AVAILABLE RECORDS Block Start

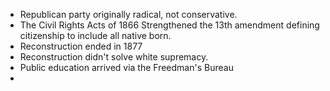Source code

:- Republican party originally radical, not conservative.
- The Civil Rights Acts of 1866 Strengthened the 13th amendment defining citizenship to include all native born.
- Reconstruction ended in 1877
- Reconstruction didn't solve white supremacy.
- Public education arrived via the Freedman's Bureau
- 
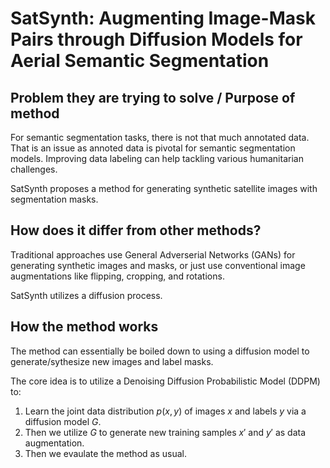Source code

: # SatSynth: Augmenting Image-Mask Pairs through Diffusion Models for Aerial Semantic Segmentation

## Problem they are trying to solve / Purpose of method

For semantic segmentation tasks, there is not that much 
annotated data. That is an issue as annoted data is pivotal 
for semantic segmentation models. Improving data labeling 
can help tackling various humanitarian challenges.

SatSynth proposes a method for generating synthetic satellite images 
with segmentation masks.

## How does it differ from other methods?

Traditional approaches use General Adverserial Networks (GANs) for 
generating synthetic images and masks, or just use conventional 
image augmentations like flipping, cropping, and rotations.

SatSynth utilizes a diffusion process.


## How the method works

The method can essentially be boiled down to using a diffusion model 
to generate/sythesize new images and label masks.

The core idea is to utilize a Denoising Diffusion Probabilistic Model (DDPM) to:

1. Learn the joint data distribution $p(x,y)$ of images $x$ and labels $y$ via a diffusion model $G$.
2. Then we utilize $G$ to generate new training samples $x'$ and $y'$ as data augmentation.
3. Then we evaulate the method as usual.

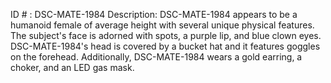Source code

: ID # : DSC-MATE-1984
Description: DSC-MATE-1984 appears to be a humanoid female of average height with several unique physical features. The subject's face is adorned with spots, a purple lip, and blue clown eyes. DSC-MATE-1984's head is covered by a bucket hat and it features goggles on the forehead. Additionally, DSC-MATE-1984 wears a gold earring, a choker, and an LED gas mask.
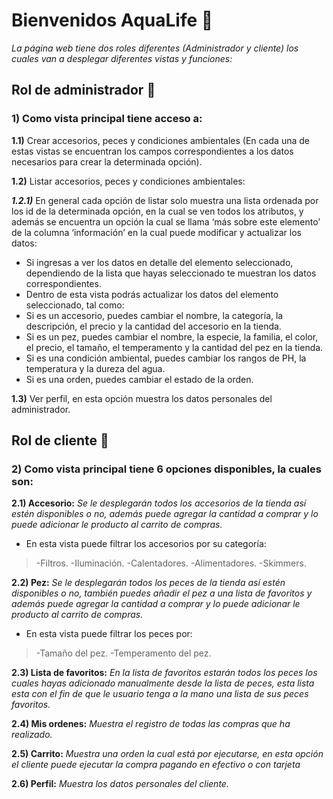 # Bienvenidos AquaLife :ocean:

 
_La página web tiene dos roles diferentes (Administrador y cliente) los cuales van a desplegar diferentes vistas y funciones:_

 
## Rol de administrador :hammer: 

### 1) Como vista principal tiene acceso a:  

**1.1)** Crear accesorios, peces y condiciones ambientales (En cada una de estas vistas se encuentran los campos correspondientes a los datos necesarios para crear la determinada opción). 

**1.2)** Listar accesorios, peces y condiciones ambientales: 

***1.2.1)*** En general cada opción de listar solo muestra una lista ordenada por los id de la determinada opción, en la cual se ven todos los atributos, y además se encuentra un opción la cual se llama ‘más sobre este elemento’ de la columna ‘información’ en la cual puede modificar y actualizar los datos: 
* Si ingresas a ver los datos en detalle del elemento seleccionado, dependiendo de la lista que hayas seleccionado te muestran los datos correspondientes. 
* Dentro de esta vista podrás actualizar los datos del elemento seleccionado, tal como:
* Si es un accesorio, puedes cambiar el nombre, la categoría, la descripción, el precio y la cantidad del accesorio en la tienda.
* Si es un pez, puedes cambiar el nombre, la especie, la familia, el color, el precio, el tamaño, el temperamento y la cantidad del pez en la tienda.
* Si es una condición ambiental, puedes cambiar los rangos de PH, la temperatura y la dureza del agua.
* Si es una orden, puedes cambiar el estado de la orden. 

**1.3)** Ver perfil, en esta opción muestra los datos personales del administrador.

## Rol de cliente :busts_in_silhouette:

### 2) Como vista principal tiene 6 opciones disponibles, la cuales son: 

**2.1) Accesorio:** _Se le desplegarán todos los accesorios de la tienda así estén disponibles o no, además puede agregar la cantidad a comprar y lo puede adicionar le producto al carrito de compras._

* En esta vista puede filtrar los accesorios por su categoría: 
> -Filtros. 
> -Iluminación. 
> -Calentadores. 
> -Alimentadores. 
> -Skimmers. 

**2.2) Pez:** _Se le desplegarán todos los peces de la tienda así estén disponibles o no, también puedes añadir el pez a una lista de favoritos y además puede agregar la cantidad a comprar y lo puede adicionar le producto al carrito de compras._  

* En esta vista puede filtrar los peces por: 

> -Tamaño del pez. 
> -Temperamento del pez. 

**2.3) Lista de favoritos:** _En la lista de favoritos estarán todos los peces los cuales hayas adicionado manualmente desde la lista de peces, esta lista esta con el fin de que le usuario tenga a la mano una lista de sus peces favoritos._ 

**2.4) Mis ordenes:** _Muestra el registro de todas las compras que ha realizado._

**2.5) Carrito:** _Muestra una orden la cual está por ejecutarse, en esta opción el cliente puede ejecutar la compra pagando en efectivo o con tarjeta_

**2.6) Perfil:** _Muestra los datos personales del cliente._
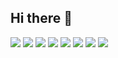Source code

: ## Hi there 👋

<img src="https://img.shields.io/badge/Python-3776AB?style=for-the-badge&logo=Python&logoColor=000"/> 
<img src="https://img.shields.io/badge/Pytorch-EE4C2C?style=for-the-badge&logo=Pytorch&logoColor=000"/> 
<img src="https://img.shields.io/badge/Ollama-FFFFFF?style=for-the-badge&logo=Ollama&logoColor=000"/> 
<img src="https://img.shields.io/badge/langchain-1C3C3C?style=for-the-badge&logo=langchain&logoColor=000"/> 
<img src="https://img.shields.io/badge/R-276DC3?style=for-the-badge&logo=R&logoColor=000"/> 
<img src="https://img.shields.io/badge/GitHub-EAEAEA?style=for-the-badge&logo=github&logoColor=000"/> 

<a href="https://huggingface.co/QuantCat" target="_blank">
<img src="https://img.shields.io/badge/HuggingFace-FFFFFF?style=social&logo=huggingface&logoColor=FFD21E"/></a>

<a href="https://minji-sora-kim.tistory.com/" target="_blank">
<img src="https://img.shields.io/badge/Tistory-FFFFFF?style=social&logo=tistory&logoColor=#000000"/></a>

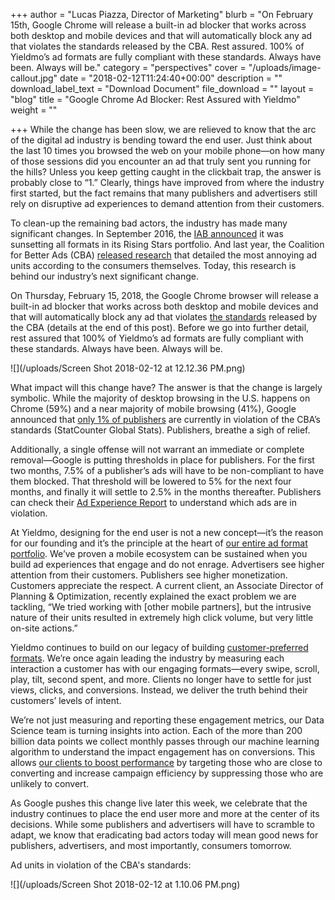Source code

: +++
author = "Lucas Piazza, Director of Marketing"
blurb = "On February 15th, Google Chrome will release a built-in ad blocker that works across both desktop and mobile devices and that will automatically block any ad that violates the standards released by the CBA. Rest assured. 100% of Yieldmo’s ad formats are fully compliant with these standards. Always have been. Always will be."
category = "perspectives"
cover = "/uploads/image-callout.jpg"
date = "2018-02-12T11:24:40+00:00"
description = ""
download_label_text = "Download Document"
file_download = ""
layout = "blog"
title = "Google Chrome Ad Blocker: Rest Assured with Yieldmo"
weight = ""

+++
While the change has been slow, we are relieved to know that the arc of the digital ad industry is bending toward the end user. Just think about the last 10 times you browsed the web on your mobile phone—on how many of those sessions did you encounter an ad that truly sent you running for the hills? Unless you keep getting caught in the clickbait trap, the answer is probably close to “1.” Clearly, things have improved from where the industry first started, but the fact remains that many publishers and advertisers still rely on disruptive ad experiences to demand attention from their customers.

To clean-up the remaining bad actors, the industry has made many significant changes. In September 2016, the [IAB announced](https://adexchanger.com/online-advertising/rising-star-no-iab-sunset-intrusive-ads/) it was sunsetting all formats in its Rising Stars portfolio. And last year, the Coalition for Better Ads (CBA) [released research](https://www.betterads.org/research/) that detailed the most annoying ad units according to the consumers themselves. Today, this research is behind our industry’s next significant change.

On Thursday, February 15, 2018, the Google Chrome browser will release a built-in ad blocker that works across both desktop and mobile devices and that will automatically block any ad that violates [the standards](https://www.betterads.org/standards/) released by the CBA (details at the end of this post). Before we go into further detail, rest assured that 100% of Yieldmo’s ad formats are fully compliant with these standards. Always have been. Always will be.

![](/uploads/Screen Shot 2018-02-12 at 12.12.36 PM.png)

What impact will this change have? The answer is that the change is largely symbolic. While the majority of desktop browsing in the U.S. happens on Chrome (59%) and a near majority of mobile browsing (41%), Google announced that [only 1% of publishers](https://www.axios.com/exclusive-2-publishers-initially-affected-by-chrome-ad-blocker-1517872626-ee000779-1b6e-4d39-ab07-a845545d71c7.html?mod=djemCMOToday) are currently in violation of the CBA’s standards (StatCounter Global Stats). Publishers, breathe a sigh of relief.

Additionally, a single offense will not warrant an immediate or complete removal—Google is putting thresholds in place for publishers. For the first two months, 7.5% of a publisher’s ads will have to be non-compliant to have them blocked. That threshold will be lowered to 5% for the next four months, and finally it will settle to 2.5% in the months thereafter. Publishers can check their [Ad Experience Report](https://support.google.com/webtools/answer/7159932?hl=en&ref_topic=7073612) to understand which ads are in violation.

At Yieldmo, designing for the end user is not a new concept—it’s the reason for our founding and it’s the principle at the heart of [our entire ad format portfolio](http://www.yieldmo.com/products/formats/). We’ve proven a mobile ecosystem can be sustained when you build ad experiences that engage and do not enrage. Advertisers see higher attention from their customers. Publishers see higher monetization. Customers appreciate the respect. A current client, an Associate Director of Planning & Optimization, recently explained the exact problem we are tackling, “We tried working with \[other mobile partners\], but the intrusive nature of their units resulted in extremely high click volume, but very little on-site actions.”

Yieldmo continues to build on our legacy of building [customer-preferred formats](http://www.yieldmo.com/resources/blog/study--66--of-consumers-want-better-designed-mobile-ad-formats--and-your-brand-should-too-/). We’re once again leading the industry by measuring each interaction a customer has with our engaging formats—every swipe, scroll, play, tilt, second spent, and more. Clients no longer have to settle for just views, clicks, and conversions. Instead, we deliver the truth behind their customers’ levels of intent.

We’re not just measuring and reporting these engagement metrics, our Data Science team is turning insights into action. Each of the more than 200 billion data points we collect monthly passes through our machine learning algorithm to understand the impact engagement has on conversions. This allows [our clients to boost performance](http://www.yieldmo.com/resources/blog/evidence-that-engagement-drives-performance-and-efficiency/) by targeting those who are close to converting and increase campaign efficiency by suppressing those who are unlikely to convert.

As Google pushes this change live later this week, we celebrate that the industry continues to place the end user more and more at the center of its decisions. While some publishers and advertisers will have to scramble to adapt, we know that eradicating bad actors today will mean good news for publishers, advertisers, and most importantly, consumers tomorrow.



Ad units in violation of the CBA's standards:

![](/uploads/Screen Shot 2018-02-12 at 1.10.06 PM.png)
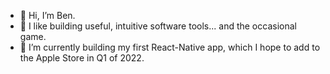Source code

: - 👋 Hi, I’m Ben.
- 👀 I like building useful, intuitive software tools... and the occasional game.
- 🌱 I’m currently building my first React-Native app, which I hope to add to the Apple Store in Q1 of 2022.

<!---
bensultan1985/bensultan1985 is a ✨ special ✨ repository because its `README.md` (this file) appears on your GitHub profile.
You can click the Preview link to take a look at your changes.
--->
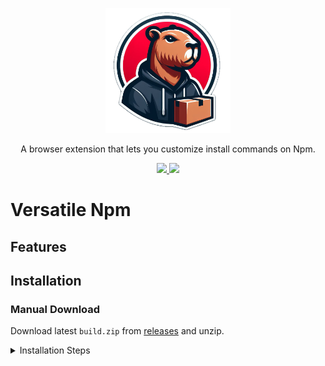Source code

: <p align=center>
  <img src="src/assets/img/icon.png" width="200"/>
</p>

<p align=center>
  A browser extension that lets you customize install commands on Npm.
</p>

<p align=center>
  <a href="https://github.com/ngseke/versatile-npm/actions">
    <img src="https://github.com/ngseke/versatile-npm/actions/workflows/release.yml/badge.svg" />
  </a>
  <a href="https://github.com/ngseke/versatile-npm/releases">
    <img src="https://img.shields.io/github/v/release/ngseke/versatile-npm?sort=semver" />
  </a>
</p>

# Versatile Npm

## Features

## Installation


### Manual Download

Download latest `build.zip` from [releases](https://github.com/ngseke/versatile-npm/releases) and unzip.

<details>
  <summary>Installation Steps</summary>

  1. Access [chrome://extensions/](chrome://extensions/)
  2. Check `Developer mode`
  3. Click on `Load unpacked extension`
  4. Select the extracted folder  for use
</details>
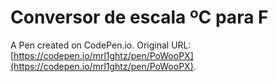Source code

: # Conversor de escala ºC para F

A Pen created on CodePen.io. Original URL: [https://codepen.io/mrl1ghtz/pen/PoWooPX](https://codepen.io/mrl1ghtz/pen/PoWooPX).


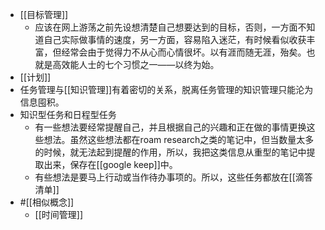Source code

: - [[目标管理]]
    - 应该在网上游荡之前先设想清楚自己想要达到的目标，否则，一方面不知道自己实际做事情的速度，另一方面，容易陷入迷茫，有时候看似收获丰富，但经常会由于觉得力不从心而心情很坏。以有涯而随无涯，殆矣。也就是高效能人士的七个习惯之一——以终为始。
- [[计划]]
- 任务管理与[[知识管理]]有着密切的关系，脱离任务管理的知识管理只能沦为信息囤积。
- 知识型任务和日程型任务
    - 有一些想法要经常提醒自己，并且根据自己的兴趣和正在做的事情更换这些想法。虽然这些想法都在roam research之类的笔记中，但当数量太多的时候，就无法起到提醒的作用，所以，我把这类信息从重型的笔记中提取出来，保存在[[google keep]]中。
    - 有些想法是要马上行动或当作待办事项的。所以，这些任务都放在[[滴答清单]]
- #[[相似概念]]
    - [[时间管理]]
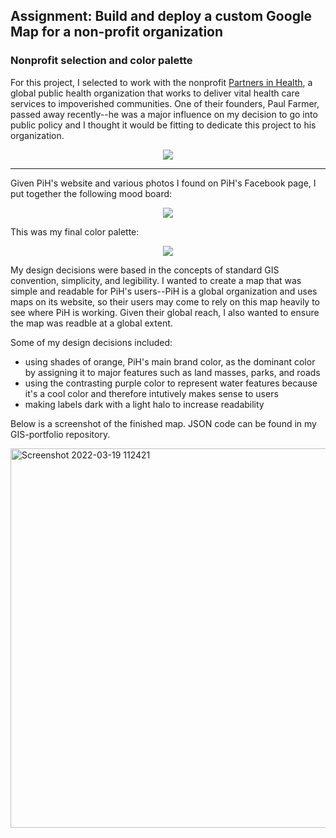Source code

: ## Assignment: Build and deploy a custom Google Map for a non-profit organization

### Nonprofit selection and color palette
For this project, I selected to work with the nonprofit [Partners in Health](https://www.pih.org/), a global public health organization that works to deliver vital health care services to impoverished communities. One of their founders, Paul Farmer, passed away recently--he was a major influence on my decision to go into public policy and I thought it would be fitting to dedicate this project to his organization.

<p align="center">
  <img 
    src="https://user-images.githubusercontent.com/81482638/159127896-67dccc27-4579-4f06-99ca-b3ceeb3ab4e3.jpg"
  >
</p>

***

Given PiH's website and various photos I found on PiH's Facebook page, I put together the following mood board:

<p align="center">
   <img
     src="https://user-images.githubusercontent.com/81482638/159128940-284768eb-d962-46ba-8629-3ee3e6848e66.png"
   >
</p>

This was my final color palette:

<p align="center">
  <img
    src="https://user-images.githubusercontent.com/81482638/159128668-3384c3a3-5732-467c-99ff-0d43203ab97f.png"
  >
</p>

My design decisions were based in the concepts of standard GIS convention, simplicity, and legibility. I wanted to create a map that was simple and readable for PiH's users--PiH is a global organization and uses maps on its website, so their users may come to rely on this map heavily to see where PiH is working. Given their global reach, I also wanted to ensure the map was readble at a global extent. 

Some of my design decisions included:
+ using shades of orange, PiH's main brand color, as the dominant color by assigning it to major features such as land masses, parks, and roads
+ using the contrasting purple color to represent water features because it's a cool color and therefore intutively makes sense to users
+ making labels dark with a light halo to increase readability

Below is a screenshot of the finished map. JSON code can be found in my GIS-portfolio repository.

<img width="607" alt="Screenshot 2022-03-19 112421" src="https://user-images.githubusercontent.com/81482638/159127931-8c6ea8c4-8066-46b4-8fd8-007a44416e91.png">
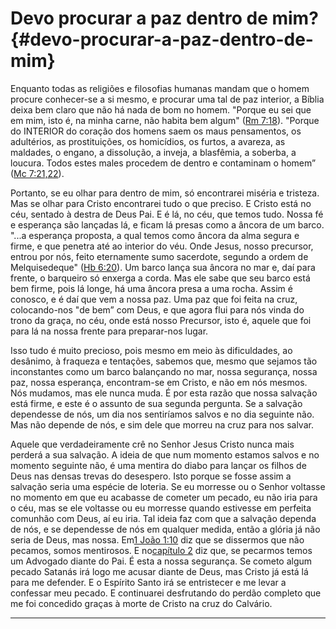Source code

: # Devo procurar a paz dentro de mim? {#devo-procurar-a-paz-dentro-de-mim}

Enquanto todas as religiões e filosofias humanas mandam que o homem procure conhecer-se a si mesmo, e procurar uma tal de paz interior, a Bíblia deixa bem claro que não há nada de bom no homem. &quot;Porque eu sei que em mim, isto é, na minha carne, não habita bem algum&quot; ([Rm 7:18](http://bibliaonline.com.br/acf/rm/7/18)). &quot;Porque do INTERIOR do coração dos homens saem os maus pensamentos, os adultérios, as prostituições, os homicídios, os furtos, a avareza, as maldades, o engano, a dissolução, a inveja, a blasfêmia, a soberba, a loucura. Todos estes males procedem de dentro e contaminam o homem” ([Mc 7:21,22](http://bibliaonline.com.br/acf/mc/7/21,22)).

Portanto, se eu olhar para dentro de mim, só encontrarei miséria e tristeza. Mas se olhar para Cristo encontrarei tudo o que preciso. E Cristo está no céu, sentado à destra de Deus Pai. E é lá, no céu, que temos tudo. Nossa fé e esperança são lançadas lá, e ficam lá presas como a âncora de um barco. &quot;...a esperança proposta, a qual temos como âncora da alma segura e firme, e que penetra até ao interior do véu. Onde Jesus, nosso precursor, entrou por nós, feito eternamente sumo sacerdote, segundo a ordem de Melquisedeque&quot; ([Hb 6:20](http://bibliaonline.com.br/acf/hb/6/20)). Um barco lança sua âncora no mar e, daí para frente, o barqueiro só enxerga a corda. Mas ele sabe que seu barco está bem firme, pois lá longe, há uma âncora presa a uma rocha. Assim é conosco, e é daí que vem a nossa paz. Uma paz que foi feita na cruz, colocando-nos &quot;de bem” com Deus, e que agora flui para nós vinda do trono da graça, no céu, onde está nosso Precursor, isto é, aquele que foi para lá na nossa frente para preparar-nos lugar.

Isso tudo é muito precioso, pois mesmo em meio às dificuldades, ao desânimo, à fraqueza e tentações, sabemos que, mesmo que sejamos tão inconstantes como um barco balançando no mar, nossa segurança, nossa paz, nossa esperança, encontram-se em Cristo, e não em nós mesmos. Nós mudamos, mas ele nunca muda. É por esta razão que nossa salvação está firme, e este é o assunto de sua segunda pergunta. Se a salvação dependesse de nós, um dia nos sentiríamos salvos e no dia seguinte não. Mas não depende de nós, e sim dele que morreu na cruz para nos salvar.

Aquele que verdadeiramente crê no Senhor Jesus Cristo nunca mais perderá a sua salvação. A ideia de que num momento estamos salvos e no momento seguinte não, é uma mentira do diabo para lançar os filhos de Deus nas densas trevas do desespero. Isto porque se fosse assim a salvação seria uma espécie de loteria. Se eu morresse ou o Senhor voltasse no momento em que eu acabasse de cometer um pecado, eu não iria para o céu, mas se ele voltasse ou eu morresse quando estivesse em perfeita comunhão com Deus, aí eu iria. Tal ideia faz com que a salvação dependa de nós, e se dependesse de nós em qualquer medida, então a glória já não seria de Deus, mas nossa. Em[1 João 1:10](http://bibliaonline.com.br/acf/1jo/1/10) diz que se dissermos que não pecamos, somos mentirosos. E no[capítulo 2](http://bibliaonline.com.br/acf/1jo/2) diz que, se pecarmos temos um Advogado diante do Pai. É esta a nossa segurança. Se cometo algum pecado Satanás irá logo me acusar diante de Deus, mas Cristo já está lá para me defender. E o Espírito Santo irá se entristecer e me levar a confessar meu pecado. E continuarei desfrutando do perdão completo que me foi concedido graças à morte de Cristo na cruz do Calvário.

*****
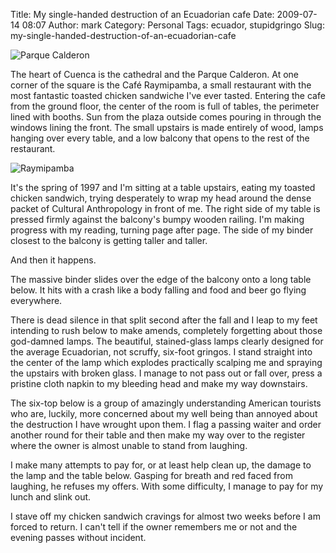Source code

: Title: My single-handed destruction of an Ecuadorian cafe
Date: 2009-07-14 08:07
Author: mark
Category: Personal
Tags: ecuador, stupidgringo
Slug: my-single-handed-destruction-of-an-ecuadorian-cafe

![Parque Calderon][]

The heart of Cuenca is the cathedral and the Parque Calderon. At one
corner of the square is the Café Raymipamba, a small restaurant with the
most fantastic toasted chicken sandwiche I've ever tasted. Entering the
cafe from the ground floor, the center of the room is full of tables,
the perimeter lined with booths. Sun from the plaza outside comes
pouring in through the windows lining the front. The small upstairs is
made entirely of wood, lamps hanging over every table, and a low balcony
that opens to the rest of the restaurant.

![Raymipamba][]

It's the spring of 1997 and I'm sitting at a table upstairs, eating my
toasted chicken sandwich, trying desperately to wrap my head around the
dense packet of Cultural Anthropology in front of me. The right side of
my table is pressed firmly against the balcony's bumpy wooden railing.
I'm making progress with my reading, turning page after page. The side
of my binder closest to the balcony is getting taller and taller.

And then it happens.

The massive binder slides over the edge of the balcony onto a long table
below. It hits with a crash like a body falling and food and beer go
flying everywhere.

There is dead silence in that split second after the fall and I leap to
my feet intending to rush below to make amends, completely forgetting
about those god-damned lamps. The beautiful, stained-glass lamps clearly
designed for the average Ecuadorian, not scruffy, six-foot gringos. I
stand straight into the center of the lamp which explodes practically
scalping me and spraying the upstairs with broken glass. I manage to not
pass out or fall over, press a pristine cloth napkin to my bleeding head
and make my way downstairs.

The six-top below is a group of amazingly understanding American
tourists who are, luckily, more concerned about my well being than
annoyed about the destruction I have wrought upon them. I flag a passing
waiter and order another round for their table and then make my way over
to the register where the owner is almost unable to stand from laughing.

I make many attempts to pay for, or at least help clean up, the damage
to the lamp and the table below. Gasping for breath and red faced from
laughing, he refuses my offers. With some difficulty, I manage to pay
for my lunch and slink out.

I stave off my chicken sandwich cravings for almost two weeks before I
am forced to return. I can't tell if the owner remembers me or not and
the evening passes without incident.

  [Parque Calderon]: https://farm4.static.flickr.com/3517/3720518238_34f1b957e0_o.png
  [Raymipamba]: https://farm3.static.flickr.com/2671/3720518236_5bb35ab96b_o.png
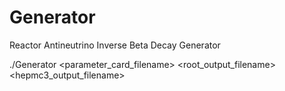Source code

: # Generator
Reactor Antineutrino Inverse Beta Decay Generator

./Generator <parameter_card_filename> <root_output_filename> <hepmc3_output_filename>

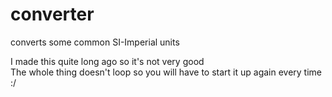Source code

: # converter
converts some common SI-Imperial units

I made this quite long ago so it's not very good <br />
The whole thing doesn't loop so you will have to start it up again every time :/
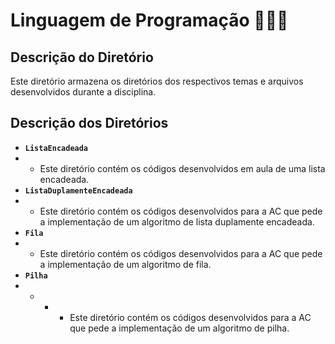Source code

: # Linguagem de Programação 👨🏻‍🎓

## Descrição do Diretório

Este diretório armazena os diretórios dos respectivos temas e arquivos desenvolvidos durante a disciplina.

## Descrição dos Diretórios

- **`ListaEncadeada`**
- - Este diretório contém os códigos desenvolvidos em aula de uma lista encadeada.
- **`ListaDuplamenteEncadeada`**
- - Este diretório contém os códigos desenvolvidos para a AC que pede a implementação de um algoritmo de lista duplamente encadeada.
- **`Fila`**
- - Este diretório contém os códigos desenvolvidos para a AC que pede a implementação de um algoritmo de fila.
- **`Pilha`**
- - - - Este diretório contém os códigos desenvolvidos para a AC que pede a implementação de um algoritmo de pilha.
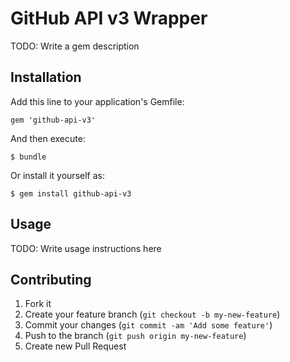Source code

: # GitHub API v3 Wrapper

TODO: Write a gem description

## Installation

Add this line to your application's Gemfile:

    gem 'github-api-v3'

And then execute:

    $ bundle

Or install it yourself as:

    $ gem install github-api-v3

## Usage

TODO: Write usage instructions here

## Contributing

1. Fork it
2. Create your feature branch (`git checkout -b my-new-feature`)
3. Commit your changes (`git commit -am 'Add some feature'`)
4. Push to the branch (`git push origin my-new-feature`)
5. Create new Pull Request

AVAILABLE RECORDS Block End

**REQUEST**
Scan the entries above for the line containing "about those god-damned", and copy it and all lines after it exactly, down to and including the line containing "The six-top below".

**THE ANSWER**
about those god-damned lamps. The beautiful, stained-glass lamps clearly
designed for the average Ecuadorian, not scruffy, six-foot gringos. I
stand straight into the center of the lamp which explodes practically
scalping me and spraying the upstairs with broken glass. I manage to not
pass out or fall over, press a pristine cloth napkin to my bleeding head
and make my way downstairs.

The six-top below is a group of amazingly understanding American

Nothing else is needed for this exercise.